Writing Theories Under Construction

This week we read an excerpt from “Grounded Theory: A Critical Research Methodology” by Joyce Magnotto Neff in Under Construction: Working at the Intersection of Composition Theory, Research, and Practice. It made me think that reflect on why we do the work that we do. What makes us take the theories into practice. The main takeaway from me was the grounded theory methodology. The data driven principals that the methodology is founded on lends itself to the opportunity to test this theory out. Data is important when looking at the trends in writing and trying to find a way to improve both the teaching and the actual doing of writing. 

There is so much guesswork in the teaching of writing instruction because of the complexity of human activity. As a result, I think it is important to have a structured lens in which to look at the data. "Grounded theory methodology insists that no matter how general-- how broad in scope or abstract -- the theory, it should be developed in that back and forth-- interplay with data that is so central to this methodology."  It is in the back and forth approach where I think we find the most important details of the work. In the trial and error of doing and studying we stay grounded in work. This type of work clearly distinguishes the difference between theory and practice. 

The second text, Confronting the Challenges of Participating Culture: Media Education for the 21st Century was a very interesting read.
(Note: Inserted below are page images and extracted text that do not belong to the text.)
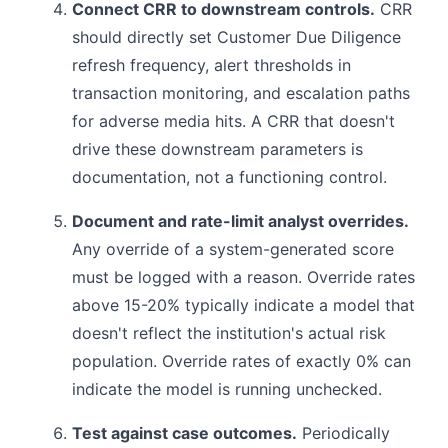
Connect CRR to downstream controls.
CRR
should directly set Customer Due Diligence
refresh frequency, alert thresholds in
transaction monitoring, and escalation paths
for adverse media hits. A CRR that doesn't
drive these downstream parameters is
documentation, not a functioning control.
Document and rate-limit analyst overrides.
Any override of a system-generated score
must be logged with a reason. Override rates
above 15-20% typically indicate a model that
doesn't reflect the institution's actual risk
population. Override rates of exactly 0% can
indicate the model is running unchecked.
Test against case outcomes.
Periodically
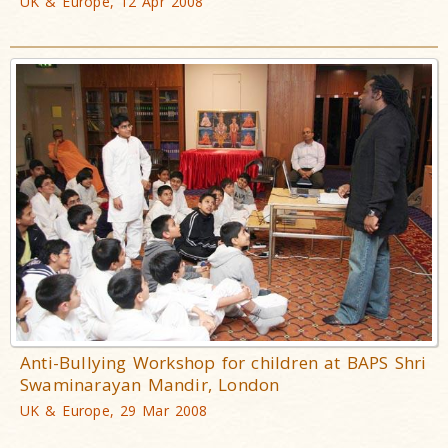
UK & Europe, 12 Apr 2008
Anti-Bullying Workshop for children at BAPS Shri
Swaminarayan Mandir, London
UK & Europe, 29 Mar 2008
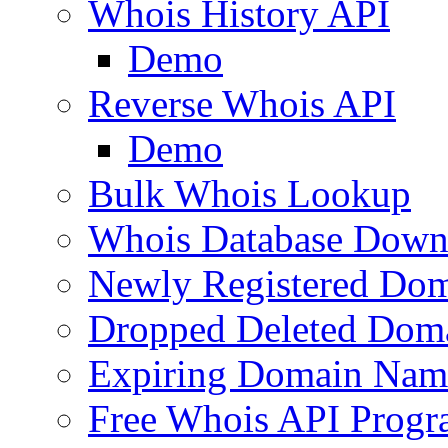
Whois History API
Demo
Reverse Whois API
Demo
Bulk Whois Lookup
Whois Database Down
Newly Registered Dom
Dropped Deleted Dom
Expiring Domain Nam
Free Whois API Prog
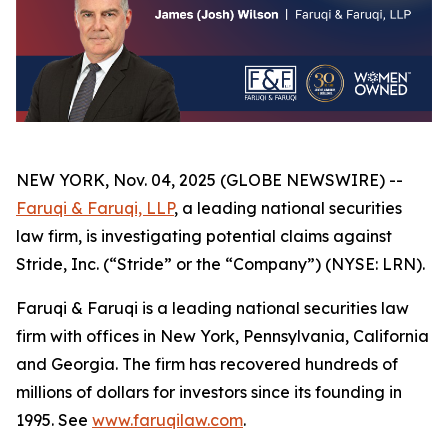
NEW YORK, Nov. 04, 2025 (GLOBE NEWSWIRE) --
Faruqi & Faruqi, LLP
, a leading national securities
law firm, is investigating potential claims against
Stride, Inc. (“Stride” or the “Company”) (NYSE: LRN).
Faruqi & Faruqi is a leading national securities law
firm with offices in New York, Pennsylvania, California
and Georgia. The firm has recovered hundreds of
millions of dollars for investors since its founding in
1995. See
www.faruqilaw.com
.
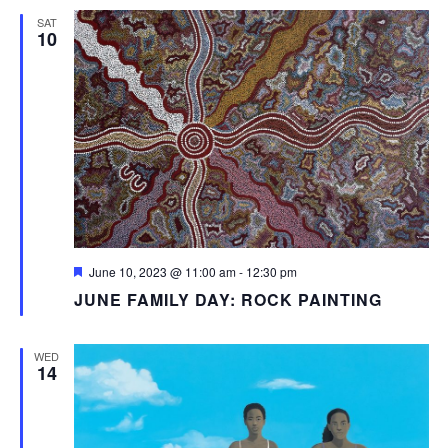
SAT
10
Featured
June 10, 2023 @ 11:00 am
-
12:30 pm
JUNE FAMILY DAY: ROCK PAINTING
WED
14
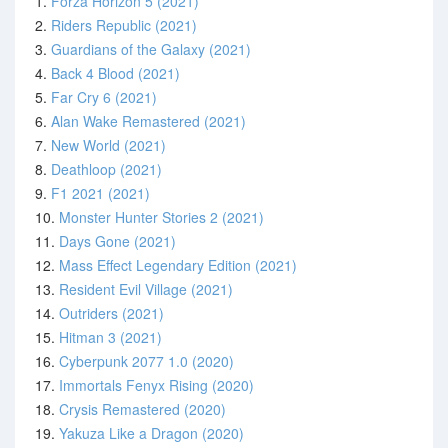
1.
Forza Horizon 5 (2021)
2.
Riders Republic (2021)
3.
Guardians of the Galaxy (2021)
4.
Back 4 Blood (2021)
5.
Far Cry 6 (2021)
6.
Alan Wake Remastered (2021)
7.
New World (2021)
8.
Deathloop (2021)
9.
F1 2021 (2021)
10.
Monster Hunter Stories 2 (2021)
11.
Days Gone (2021)
12.
Mass Effect Legendary Edition (2021)
13.
Resident Evil Village (2021)
14.
Outriders (2021)
15.
Hitman 3 (2021)
16.
Cyberpunk 2077 1.0 (2020)
17.
Immortals Fenyx Rising (2020)
18.
Crysis Remastered (2020)
19.
Yakuza Like a Dragon (2020)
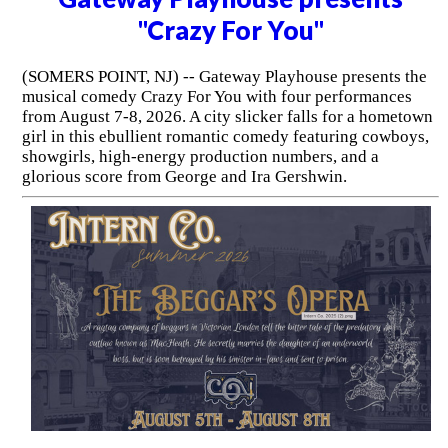
"Crazy For You"
(SOMERS POINT, NJ) -- Gateway Playhouse presents the
musical comedy Crazy For You with four performances
from August 7-8, 2026. A city slicker falls for a hometown
girl in this ebullient romantic comedy featuring cowboys,
showgirls, high-energy production numbers, and a
glorious score from George and Ira Gershwin.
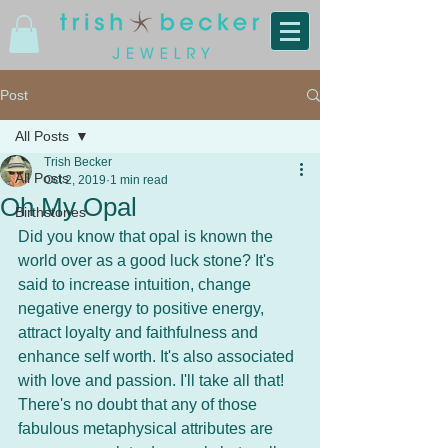
Post
All Posts
Trish Becker
All Posts
Oct 2, 2019
1 min read
Oh My Opal
Birthstones
Did you know that opal is known the 
world over as a good luck stone? It's 
said to increase intuition, change 
negative energy to positive energy, 
attract loyalty and faithfulness and 
enhance self worth. It's also associated 
with love and passion. I'll take all that!
There's no doubt that any of those 
fabulous metaphysical attributes are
I actually enjoyed this much more than the previous text. This really spoke to me thinking as both a teacher of writing and a graduate student. Even though I can remember a world without the convenance of modern technological advances it is hard for me to remember a time without it. "The computer does not operate in a vacuum. Injecting digital technologies into the classroom necessarily affects our relationships with every other communications." No truer words have been spoken in relation to computers. Today nothing moves without computers-- this is especially true in the world of writing. A revolution of sorts has happened in writing because of the advent of computers. Students have been removed from traditional classroom forums and moved into a world that they are more familiar and comfortable with. 

The term "affinity spaces" emerged in this article and it was like a lightbulb went off in my mind. "Affinity spaces are distinct from formal education systems." Different from the traditional classrooms of the past. And these affinity spaces have made room for students to be participants in their education and this is space that is greatly needed. In these organic spaces students are allowed and are more likely to create and participate. I think the participation is key. In traditional classrooms students are more reluctant to participate to write, to share their ideas for whatever reason. But in this digital space students are more reticent to be involved to give their ideas and to create. 

As an educator I see it when I use technology to engage my students and elicit their participation in a world that is familiar to them. And as a graduate student I am experiencing this in my Networked Narratives class. Being a student in this space navigating through a world that I have become familiar with has enabled me to be an engaged student in a manner that I never would've before. This is the way of the world and I feel that I sit in a very good space to be able to get the perspective of this educational shift from two different spectrums. It has given me so much insight into what is to coming next.